GPU VRAM Profile (Full Pipeline)

Peak GPU VRAM
Feature Class	Peak VRAM Allocated (MB)
firstorder	116.47
shape	627.48
glcm	356.58
glrlm	263.34
glszm	116.47
gldm	361.76
ngtdm	654.78
FULL PIPELINE	654.78

Edge Case Handling

Handling of Edge Cases
Edge Case	Expected Behaviour	fastrad Behaviour	PyRadiomics Behaviour
Empty Mask	ValueError	ValueError	ValueError
Single-voxel ROI	Exception / Graceful	Graceful Completion	ValueError
Very Small ROI (<8 voxels)	Exception / Graceful	Graceful Completion	Graceful Completion
Non-isotropic Spacing	UserWarning	Graceful + Warning	Graceful Completion

Dense Voxel-Wise Hardware Extraction Performance

This section evaluates the runtime extraction performance scaling of fastrad when evaluating sliding windows densely across a large clinical tissue volume block, producing explicit multi-channel natively tracked spatial PyTorch Tensor maps instead of single scalar representations.

Hardware Evaluation Config: CPU

Volume Profile: 64x64x64 Matrix (262,144 physical spatial locations)
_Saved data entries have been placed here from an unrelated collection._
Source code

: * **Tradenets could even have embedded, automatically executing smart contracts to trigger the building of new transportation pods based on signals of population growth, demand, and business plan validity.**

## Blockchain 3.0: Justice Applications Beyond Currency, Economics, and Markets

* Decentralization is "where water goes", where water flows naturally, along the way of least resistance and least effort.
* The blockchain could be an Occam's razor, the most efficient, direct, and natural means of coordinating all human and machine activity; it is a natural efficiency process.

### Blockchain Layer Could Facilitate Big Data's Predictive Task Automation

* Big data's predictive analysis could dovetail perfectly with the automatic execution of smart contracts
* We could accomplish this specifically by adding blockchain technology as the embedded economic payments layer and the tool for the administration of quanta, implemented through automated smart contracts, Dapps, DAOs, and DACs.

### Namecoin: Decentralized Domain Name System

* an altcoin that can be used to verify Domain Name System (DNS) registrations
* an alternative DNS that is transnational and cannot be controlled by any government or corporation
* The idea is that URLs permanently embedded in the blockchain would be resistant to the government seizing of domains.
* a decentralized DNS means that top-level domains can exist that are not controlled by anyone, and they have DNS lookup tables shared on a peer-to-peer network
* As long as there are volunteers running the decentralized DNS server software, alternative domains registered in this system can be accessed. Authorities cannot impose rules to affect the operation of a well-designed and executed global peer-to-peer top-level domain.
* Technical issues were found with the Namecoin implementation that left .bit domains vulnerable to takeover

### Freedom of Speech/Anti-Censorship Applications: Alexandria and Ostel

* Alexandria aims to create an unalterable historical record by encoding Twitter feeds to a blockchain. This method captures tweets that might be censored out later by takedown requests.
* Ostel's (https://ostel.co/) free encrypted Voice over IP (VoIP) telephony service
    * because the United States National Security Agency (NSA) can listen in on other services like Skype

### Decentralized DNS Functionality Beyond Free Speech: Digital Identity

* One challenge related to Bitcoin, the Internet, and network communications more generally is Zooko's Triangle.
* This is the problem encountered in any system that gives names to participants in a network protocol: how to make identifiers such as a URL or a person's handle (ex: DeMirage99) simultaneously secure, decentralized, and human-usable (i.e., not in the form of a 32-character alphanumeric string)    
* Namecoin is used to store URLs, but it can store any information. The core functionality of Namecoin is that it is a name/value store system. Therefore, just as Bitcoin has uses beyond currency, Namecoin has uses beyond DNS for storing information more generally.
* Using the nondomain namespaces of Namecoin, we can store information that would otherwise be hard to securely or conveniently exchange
Voxel-Wise Feature Map Generation Runtime
Kernel Size (Voxel)	Stride	Result Shape Map	Window Evaluations Executed	Execution Time (s)
32^3	16	[3x3x3]	27	0.78s
24^3	8	[6x6x6]	216	3.16s
16^3	4	[13x13x13]	2197	15.71s

Note: Output feature maps are evaluated strictly to valid mathematical patches exclusively. `DenseFeatureExtractor` prevents padding out of bound math pollution, executing highly deterministic memory-strided patch views via `PyTorch F.unfold` framework logic.

For full rigorous automated metrics across our combined validation setup, refer to the generated scientific report utilizing the run_benchmark.py scripts.